The current furore over the unmasking of the late Jimmy Savile as a paedophile reminds me of two other once-revered figures who also 'got away with it' by dying before their misdemeanours came to light.

One was Sir Laurens van der Post (1906-96). Storyteller, J.D.F. Jones's biography of this erstwhile guru, informs us that his numerous sexual liasons were conducted with little apparent regard for the feelings of the women concerned. More than once, it seems, an unwanted pregnancy was the signal for Laurens to decamp hurriedly and disappear. But the most startling episode of the kind occurred when, at the age of 43, he seduced and made pregnant a 14-year-old South African girl who had been placed in his care. This event, which would have ruined Laurens if it had become known in his lifetime, was not revealed until after his death.

The other figure was Eric Gill (1882-1940). He was a renowned sculptor and designer, a group of whose sculptures can be seen on the front of BBC Broadcasting House in London. Like Savile, he was a Roman Catholic. He was deeply religious but his personal diaries recount repeated episodes, not merely of paedophilia, but of incest. As his entry in Wikipedia states, 'Gill sexually abused his own children, had an incestuous relationship with his sister and performed sexual acts on his dog. This aspect of Gill's life was little known until publication of the 1989 biography by Fiona MacCarthy. The earlier biography by Robert Speaight mentioned none of it.'

The Tibetans, it is said, hold that you should not expect a guru to be a guru all the time. Instead, you should recognise that all gurus are flawed and should try to catch the guru when he is being a guru. This may be true, but these three individuals do seem to have taken matters to extremes.

Note added 24 February 2020: The disclosure of sexual abuse of women over many years by Jean Vanier, the founder of L'Arche, an international federation of communities spread over 37 countries for people with developmental disabilities and those who assist them, should he mentioned here.
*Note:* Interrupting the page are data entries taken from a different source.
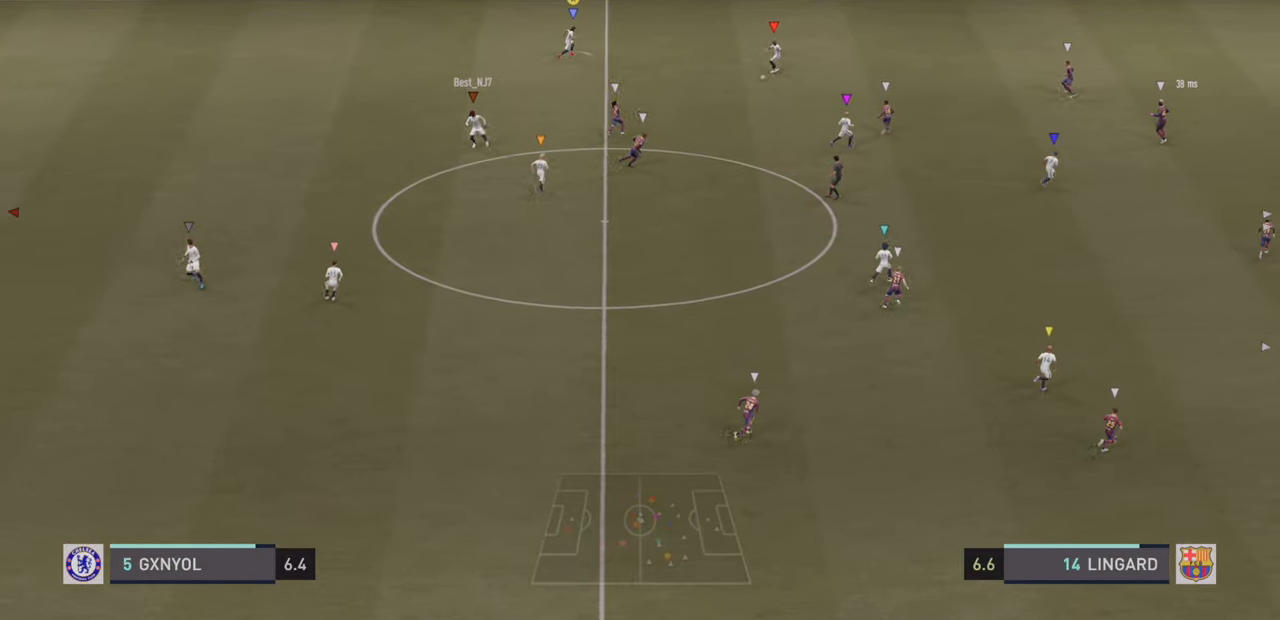
{"dt_ms": 500, "buttons": ["R2"], "left_stick": "up-right", "events": []}
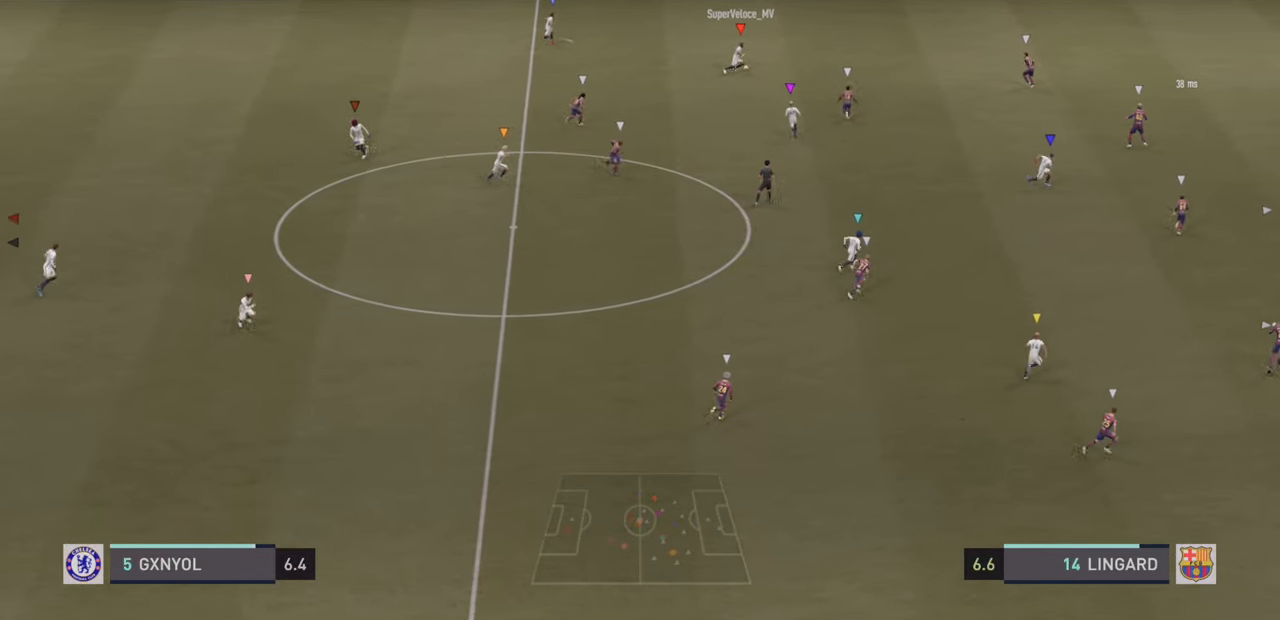
{"dt_ms": 500, "buttons": ["R2"], "left_stick": "up-right", "events": []}
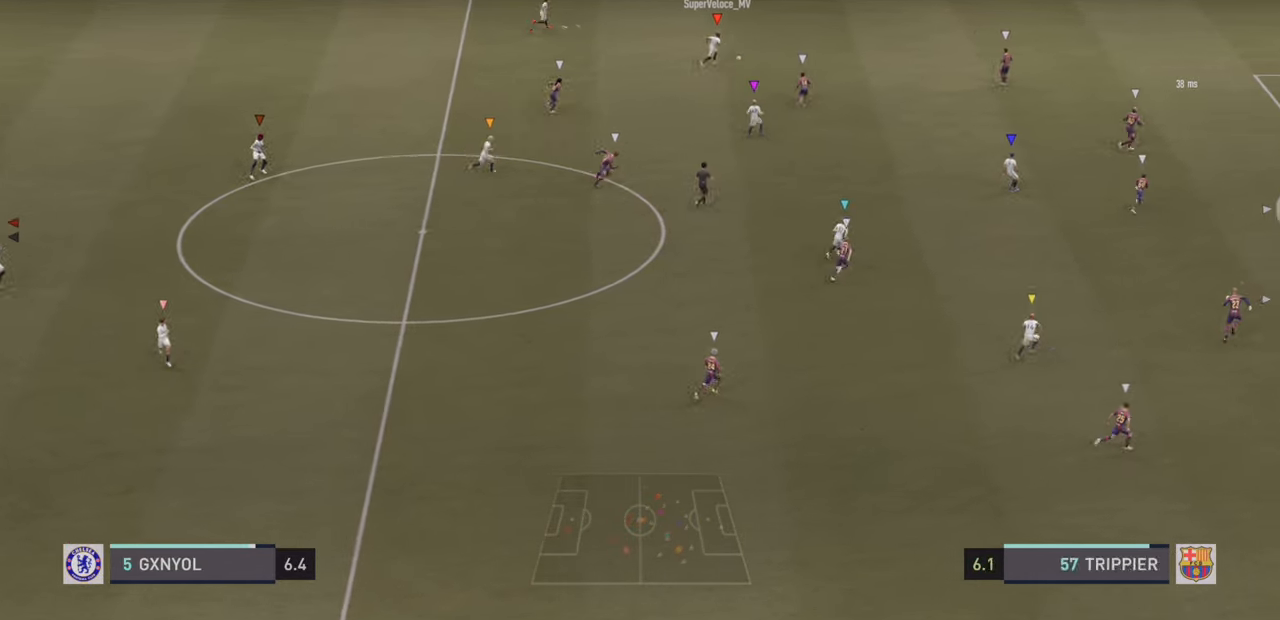
{"dt_ms": 500, "buttons": [], "left_stick": "up-right", "events": [[83, "R2", "up"]]}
Vanier, who died in 2019, had been praised for his work by Pope Francis and was revered as a spiritual adviser by many; he might even have seemed a possible candidate for sainthood. Unlike the other two people I refer to in this post, Vanier was confronted by one of the women involved shortly before his death, but the full extent of his activities didn't come to light until later.

A full account of this affair has been published by L'Arche International and is available online. See the Wikipedia article on Vanier for more details and links.